I use Bandwidth Monitor Pro, but FreeMeter seems pretty good and has just about all of the same features.
I am extremely lucky to have found a plan that gives me 60GB a month. That’s plenty for what I do.
I am very jealous that America has never had download caps before now. We have had them from day one.
I’ve paid per minute of connection and per kb transferred and had plans with caps before in US. The industry went to “unlimited” plans later on.
For dialup, yeah, but high-speed connections have never had widespread caps. I got my first cable connection in 1998, before most people had it, and even then we weren’t capped.
We generally watch approximately 1 half hour episode of Hulu a day. Add in a couple of movies rented from itunes and xbox, and I bet we will hit that cap before we know it. Mr. Jeeves is working on a solution to meter the bandwidth for all the computers in the house.
You know what really pisses me off though? Comcast has stated that they will not provide anyway for users to find out what their bandwidth use is. So you have no way of knowing what they say you are using. They also don’t say if this is download or downland & upload. On top of all that, in the past and as far as I know still now, they don’t have the data themselves until approximately 3 months afterward. So you get a 1 month warning, but it comes after you could have modified your behavior and you have your account terminated. This is really a very crappy lack of transparency.
First line of the article sez, “Comcast Corp., the nation’s second-largest Internet service provider, Thursday said it would set an official limit on the amount of data subscribers can download and upload each month.”
What an amazing coincidence that the cable company’s internet service instituted a policy that makes other video sources less available… :dubious:
Between Skype and online gaming, I bet I use a lot of bandwidth … I should probably find out before Comcast kicks my ass.
Net Meter I really like this one.
I wouldn’t get too comfortable.

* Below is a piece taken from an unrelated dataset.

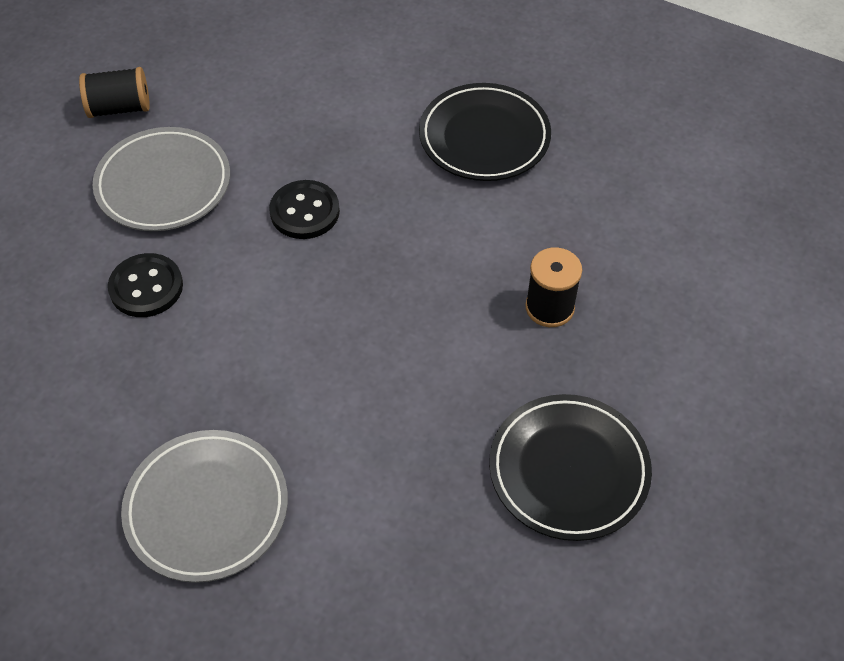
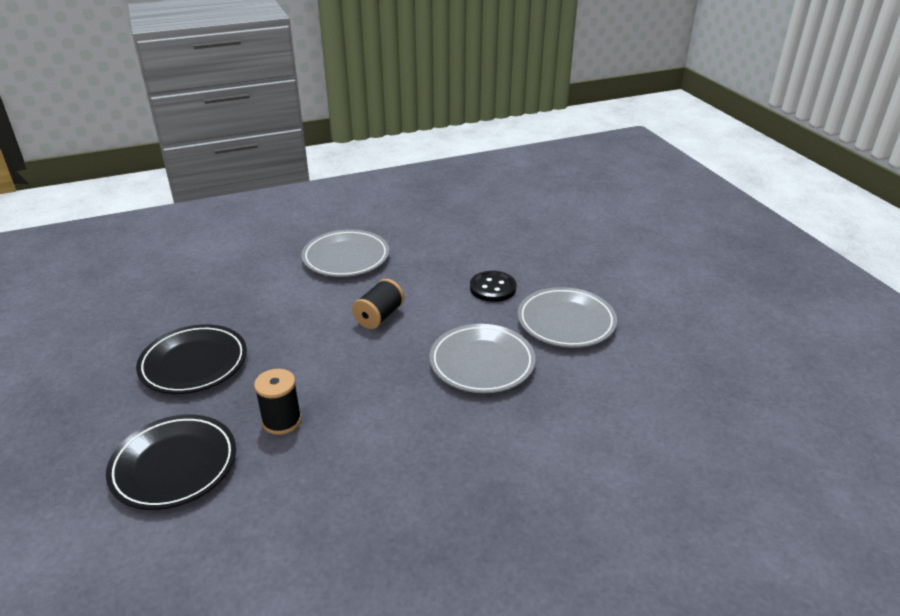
camera: 130 degrees right, 20 degrees down
black spool [79,67,150,118] -> black spool moved to [352,279,404,329]
black button [269,180,340,239] -> grey plate [429,324,535,393]
black plate [419,83,551,181] -> black plate moved to [106,415,236,510]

In the good old days of consumerism, when one company offered a new benefit, service, or discount to its customers, competing companies would quickly scramble to offer the same.

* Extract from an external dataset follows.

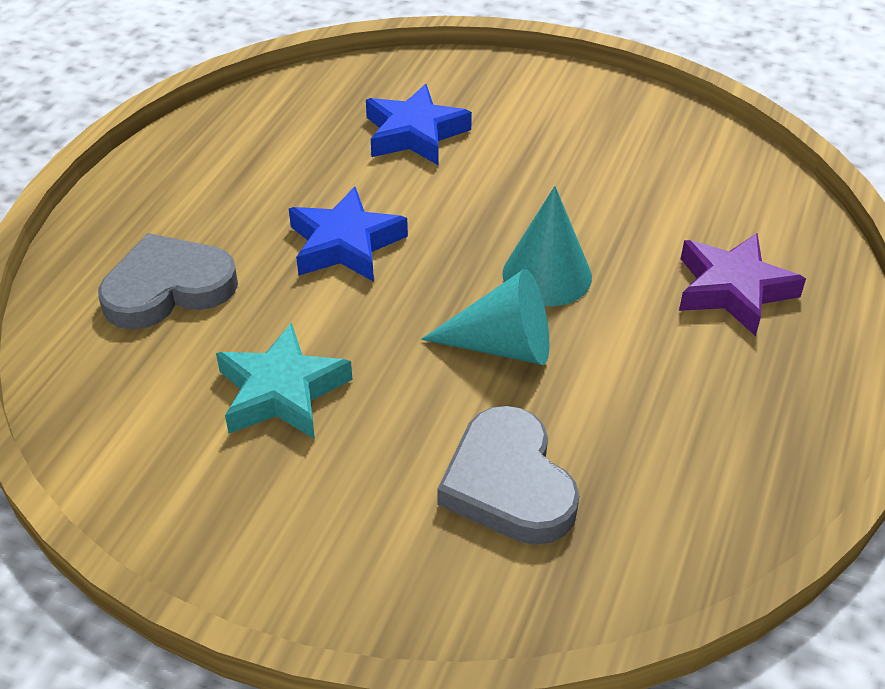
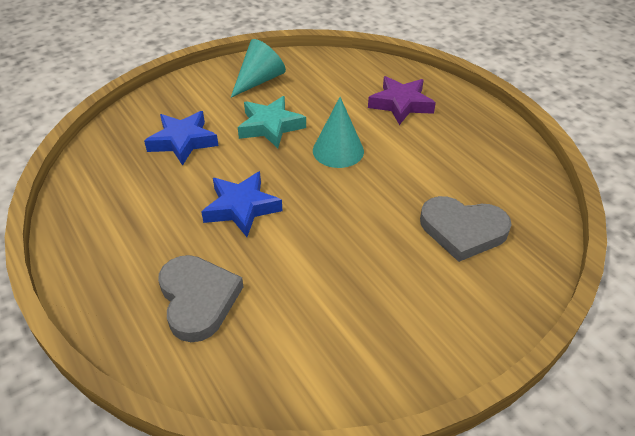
camera: 55 degrees left, 0 degrees up
grey heart [98,233,238,330] -> grey heart turned 150 degrees clockwise [158,255,243,342]
turquoise star [216,322,353,439] -> turquoise star moved to [238,96,306,148]
turquoise cone [421,269,549,365] -> turquoise cone moved to [231,39,286,97]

In the Bizarro World inhabited by ISPs (and banks), one company will discontinue a service or benefit, or raise prices/charge additional fees, and competitors will say “hey, I didn’t know we could get away with that!” and will scramble to bend their own customers over a couch and treat them similarly.
If somebody knows of a bandwidth meter that can distinguish between local traffic on my network (92.168..) and internet traffic, please post a link. The two already posted do not appear to have this functionality.
I’m limited to 5GB per month on my connection and it FUCKING SUCKS RAT BALLS! :mad:
But it’s the best connection I can get in my area (Verizon Mobile Broadband.) The first month I watched their meter carefully and got up to 4.8 GB. It’s something like .20 per MEGABYTE after you hit 5GB.